▶ **Data shown**:
::::::::::

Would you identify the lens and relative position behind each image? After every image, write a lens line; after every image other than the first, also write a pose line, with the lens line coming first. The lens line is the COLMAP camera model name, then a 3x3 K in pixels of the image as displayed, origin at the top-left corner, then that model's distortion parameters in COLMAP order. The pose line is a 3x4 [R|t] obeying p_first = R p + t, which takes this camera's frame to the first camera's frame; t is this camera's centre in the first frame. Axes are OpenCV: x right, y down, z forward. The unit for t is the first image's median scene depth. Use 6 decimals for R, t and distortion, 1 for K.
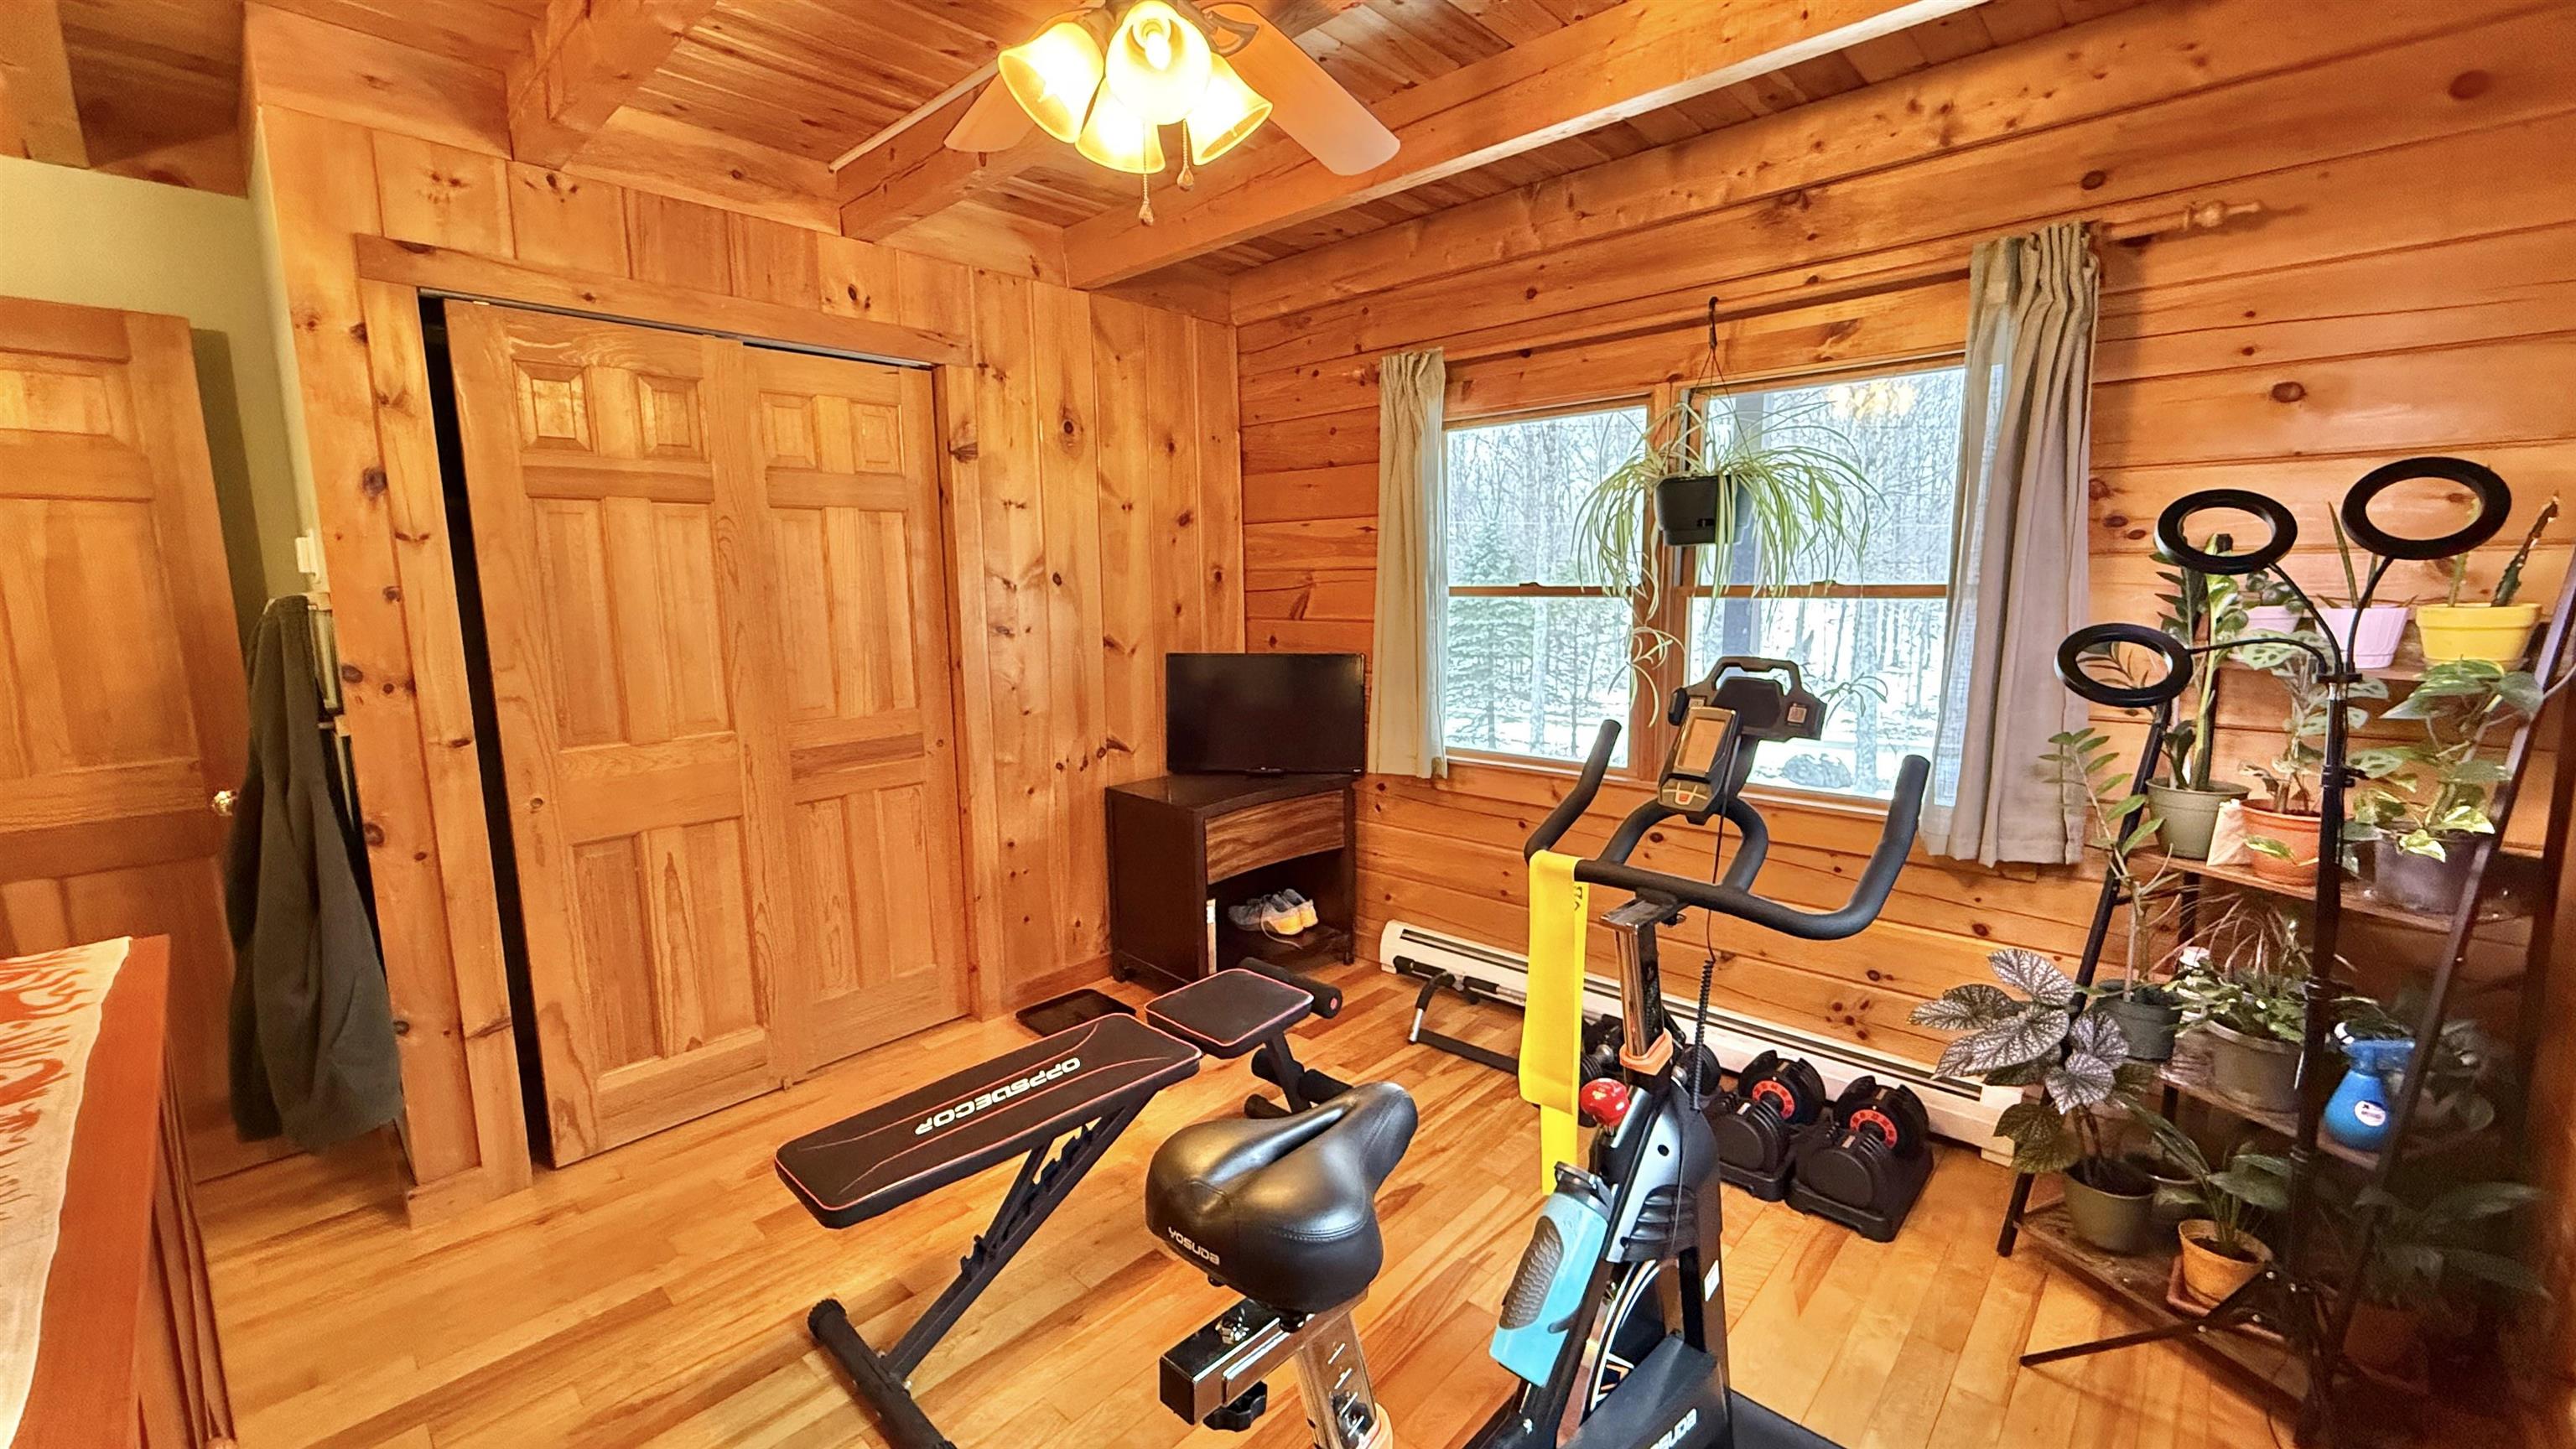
lens RADIAL K [[1030.2, 0, 1278.2], [0, 1030.2, 724.1], [0, 0, 1]] dist [0.001144, -0.000223]
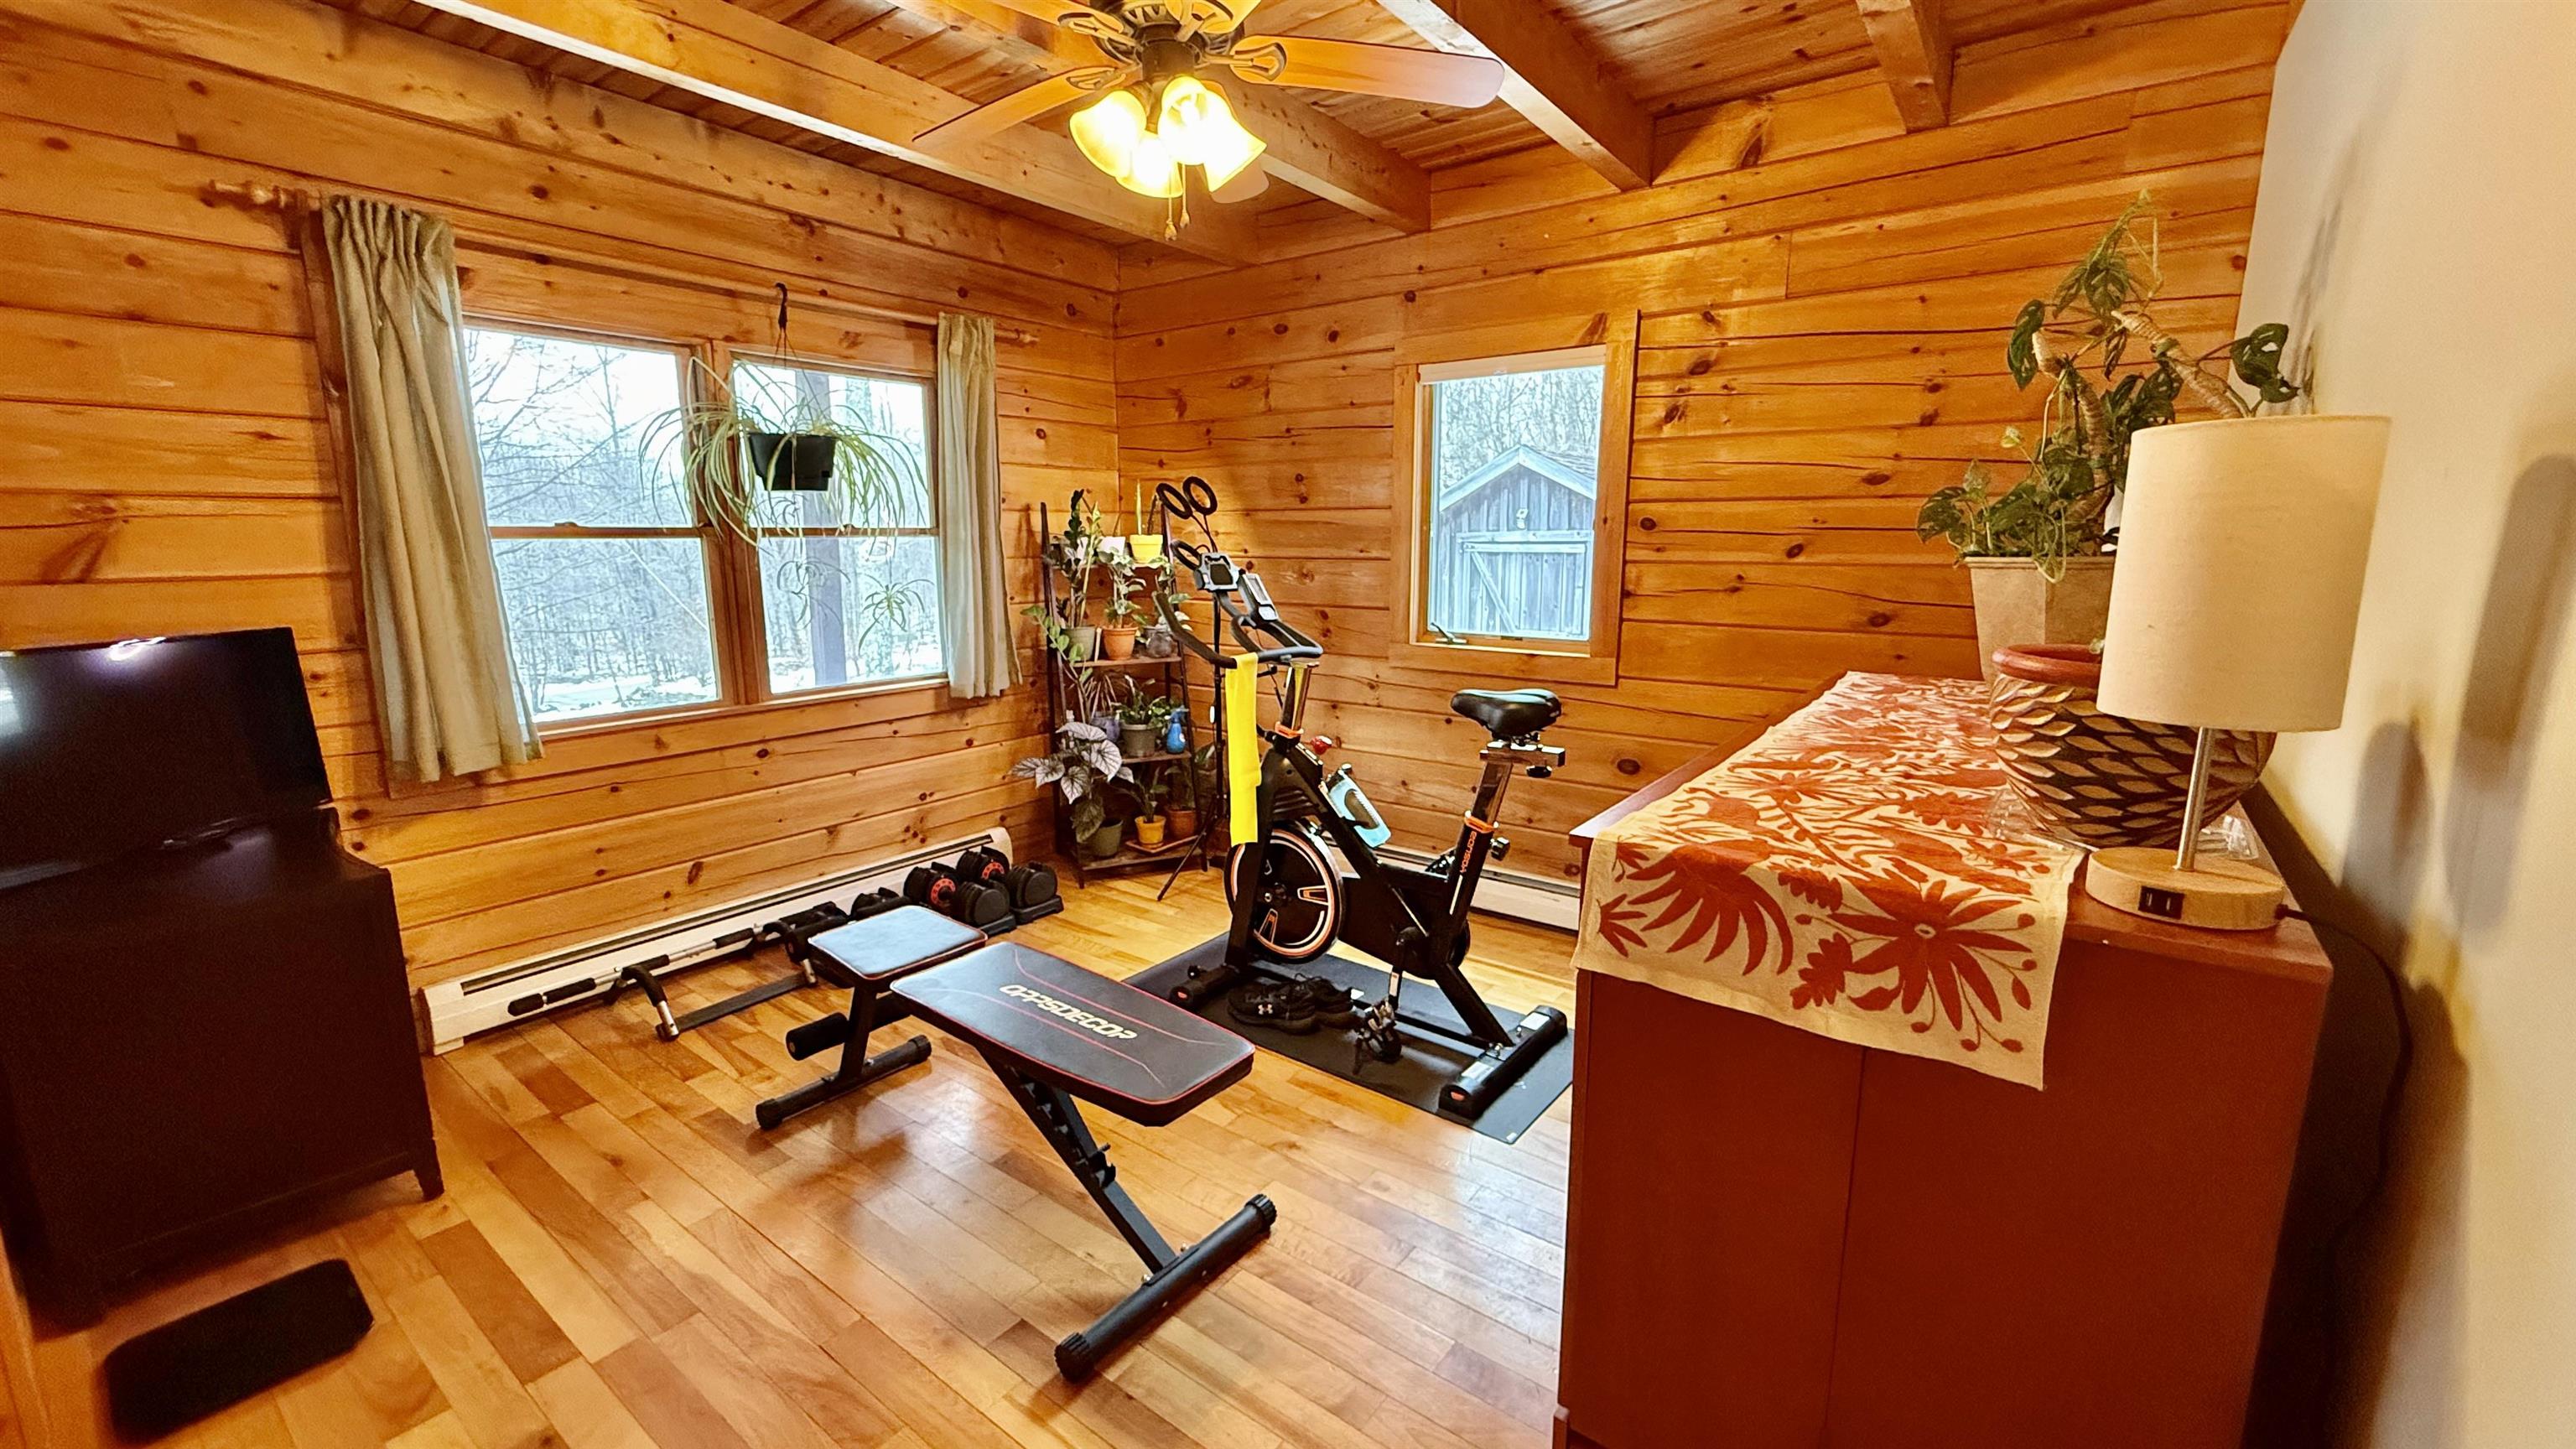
lens RADIAL K [[1030.2, 0, 1279.3], [0, 1030.2, 726.5], [0, 0, 1]] dist [0.001144, -0.000223]
pose [[-0.109964, -0.162403, 0.980578, -0.912206], [0.155229, 0.971649, 0.178332, -0.036583], [-0.981739, 0.171825, -0.081637, 0.623061]]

::::::::::

▶ **Exercise description**: Without including any picture, repeat the data exactly.

▶ **The completed task**:
Would you identify the lens and relative position behind each image? After every image, write a lens line; after every image other than the first, also write a pose line, with the lens line coming first. The lens line is the COLMAP camera model name, then a 3x3 K in pixels of the image as displayed, origin at the top-left corner, then that model's distortion parameters in COLMAP order. The pose line is a 3x4 [R|t] obeying p_first = R p + t, which takes this camera's frame to the first camera's frame; t is this camera's centre in the first frame. Axes are OpenCV: x right, y down, z forward. The unit for t is the first image's median scene depth. Use 6 decimals for R, t and distortion, 1 for K.
lens RADIAL K [[1030.2, 0, 1278.2], [0, 1030.2, 724.1], [0, 0, 1]] dist [0.001144, -0.000223]
lens RADIAL K [[1030.2, 0, 1279.3], [0, 1030.2, 726.5], [0, 0, 1]] dist [0.001144, -0.000223]
pose [[-0.109964, -0.162403, 0.980578, -0.912206], [0.155229, 0.971649, 0.178332, -0.036583], [-0.981739, 0.171825, -0.081637, 0.623061]]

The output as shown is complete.